Supplied passage:
And, the perennial and universal Catholic Church, too, succumbed to the “smoke of Satan.” The center did not hold, and the merciless (!) march of history repeated itself. The syncretic mystery religions of the late Roman Empire cross-dressed into a polyhedral, open-bar, welcoming, amnesiac, and dhimmi sort of thing—now shorn of both the laity and Danielou’s intact and consistent magisterium.
EPILOGUE: But it also came to pass that there was a dispersal of cardinalates far beyond what once had been the West, and as far as Mongolia. Such was the historical irony of the real Holy Spirit. And, it came to pass that there was theological hope as outposts of the Benedict Option encircled the globe—like mustard seeds on the wind.

Assigned task 1:
In the passage on the Catholic Church, how far did the dispersal of cardinalates reach?

Data for this task:
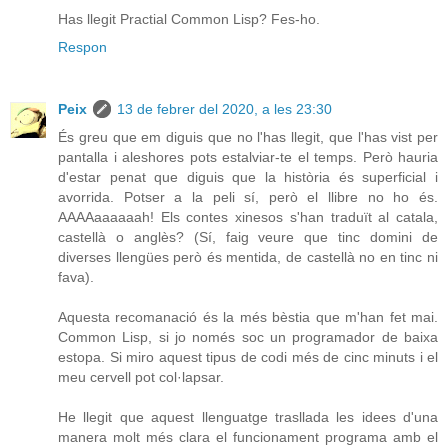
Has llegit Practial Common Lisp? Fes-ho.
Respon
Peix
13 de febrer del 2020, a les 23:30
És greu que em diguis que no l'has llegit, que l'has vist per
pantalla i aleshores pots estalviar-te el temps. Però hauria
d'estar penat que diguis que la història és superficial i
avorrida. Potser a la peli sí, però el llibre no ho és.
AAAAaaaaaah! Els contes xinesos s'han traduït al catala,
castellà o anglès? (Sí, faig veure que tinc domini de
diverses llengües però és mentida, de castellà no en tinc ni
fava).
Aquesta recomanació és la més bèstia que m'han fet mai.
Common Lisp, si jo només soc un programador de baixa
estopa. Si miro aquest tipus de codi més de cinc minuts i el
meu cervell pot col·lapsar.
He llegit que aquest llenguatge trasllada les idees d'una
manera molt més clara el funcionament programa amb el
...
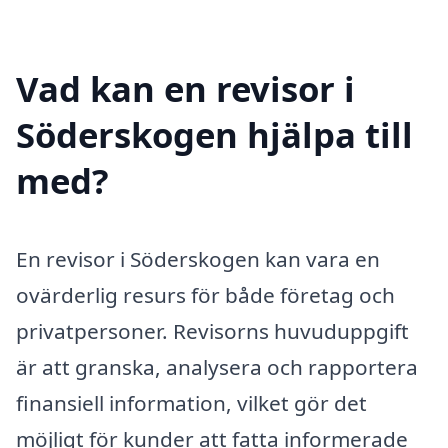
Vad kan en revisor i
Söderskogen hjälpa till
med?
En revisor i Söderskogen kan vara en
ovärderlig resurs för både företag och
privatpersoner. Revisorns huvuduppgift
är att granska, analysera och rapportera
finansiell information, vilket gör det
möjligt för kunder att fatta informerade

Assigned task 2:
From the records, return the lines running from the line with "Vad kan en revisor i" up to and including the line with "möjligt för kunder att fatta informerade", reproduced word for word.

Task answer 1:
As far as Mongolia.

Task answer 2:
Vad kan en revisor i
Söderskogen hjälpa till
med?
En revisor i Söderskogen kan vara en
ovärderlig resurs för både företag och
privatpersoner. Revisorns huvuduppgift
är att granska, analysera och rapportera
finansiell information, vilket gör det
möjligt för kunder att fatta informerade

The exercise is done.